Oh, and I help him out by being the secretary of the two Dutch Foundations that support his projects.

A family of Heroes

You might think ‘so, what is it like to have a family of heroes?’. For me, there’s two sides of that coi

On the one side I’m immensely proud of what they’re doing. It shows to me that it is never too late to find a new dream and to follow it. The possibilities are endless. And you don’t need to win the lottery first to be able to live your dream.

Also, it provides me with some great new experiences as I visit them in some of the less travelled places in the world. I’ve been to Ghana in 2006, and visited my mom in Fiji this september. SO they’re a perfect excuse to travel far 🙂

The most double feeling is that they both feel that they can go out into the world because me and my brother have turned out fine and are independant enough to make do on our own. I’m glad that they did and do, but by doing so, they stopped being my parents and became something else.
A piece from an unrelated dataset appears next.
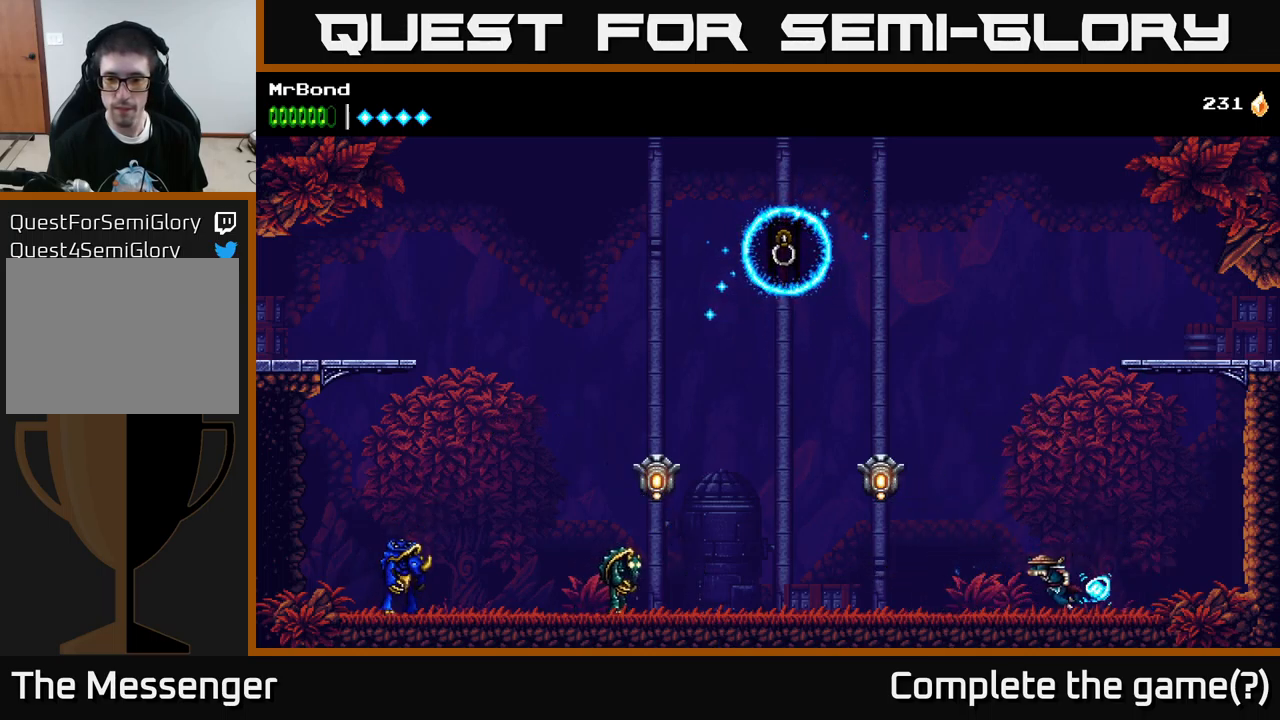
{"buttons": ["X", "DPAD_LEFT"], "left_stick": "center", "right_stick": "center", "events": [[300, "A", "down"], [417, "X", "down"], [484, "A", "up"]]}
You see, they’re literally not there when you might need them. Oh, I get lots of love and support, that’s not a problem. But being a parent is also about providing the safe haven, the homebase, providing well-meant but unasked advise, being there at major and minor events in your life, basically being part of your life. And all those things I provide for them, from a distance.

Is this a problem? No. I love them more for doing what they do, and they’re right when they think and say that my brother and I are independant, strong people who can deal with what life throws at us. But having heroes as parents isn’t all good.